Here is an abbreviated account of a contrary position expressed in a 1973 letter to Eissler from Professors Peter Gay, Peter Loewenberg, and Carl E. Schorske:
As historians professionally concerned with European cultural history in the late nineteenth and early twentieth centuries, we wish to urge you to change the restrictive policies of the Sigmund Freud archives. We understand the problem you face: much of the archival material that has come to you may contain details—about analysands (people who undergo analysis-ed.)—that their children, or even grandchildren, might consider delicate or embarrassing. As you told one of us, it is hard to separate out the various items in the archive without more secretarial or archivarial help than you have available now. Despite these very real obstacles we persist in hoping for a change of policy.
Dr. Eissler based his opposition to this appeal on the grounds that the letters were donated only with guarantees that they would not be opened prematurely. He also felt that the trusted editors he sought could protect privacy.
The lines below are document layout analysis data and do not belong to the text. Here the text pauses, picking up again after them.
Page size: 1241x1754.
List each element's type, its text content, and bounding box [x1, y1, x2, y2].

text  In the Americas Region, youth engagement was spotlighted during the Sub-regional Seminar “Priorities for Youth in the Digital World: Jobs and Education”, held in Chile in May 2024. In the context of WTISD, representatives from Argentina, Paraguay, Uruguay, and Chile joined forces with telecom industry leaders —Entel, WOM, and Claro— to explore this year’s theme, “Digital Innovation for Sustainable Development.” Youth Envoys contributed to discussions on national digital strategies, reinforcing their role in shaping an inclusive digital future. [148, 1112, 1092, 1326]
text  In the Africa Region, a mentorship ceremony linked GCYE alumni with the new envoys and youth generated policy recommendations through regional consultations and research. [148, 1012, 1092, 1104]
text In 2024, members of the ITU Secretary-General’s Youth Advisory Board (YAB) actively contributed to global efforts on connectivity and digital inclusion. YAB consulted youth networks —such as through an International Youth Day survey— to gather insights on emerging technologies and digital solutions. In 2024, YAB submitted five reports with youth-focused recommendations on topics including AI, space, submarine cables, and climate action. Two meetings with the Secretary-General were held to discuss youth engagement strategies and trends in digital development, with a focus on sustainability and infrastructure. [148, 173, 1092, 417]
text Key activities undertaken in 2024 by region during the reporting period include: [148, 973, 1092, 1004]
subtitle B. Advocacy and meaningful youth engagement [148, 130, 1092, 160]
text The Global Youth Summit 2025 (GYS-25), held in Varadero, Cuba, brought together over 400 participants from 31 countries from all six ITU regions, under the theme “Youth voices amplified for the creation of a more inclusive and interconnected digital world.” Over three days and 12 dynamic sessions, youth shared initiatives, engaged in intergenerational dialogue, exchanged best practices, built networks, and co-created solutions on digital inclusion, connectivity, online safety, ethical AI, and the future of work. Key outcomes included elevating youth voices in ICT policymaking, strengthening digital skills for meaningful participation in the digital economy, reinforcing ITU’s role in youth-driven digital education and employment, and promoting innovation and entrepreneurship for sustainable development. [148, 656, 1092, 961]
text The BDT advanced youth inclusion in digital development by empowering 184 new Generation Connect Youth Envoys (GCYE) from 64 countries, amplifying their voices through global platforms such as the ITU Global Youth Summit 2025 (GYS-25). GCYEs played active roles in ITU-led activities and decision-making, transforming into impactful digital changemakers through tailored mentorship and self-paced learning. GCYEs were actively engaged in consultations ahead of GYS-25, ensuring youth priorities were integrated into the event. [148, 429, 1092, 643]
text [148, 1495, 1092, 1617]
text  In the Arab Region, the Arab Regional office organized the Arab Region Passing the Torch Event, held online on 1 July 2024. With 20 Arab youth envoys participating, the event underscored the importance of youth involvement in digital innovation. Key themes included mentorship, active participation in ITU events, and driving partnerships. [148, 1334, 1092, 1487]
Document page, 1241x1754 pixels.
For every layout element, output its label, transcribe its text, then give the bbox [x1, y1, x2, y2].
Eissler resigned his position in October 1984, in a dispute with the board of the Sigmund Freud Archives. Subsequently, the board, with leadership from Professor Joseph Goldstein of the Yale Law School, a psychoanalyst and co-author of books with Anna Freud and Albert Solnit, moved in the direction of full disclosure. The restrictive dates for public access were questioned and re-evaluated. In June 1985, Harold Blum, former editor of the Journal of the American Psychoanalytic Association, was chosen as secretary, and ultimately as Executive Director of the Sigmund Freud Archives, and was charged to accomplish this difficult task. Many letters were redacted to remove patients’ names. This process took many years, and Freud’s letters, redacted when necessary, were open to the public at the Library of Congress.
Thirty years after he departed the Sigmund Freud Archives, the board of the Archives, with the agreement of his literary executor, named Kurt R. Eissler its principal founding director, in honor of his great achievements.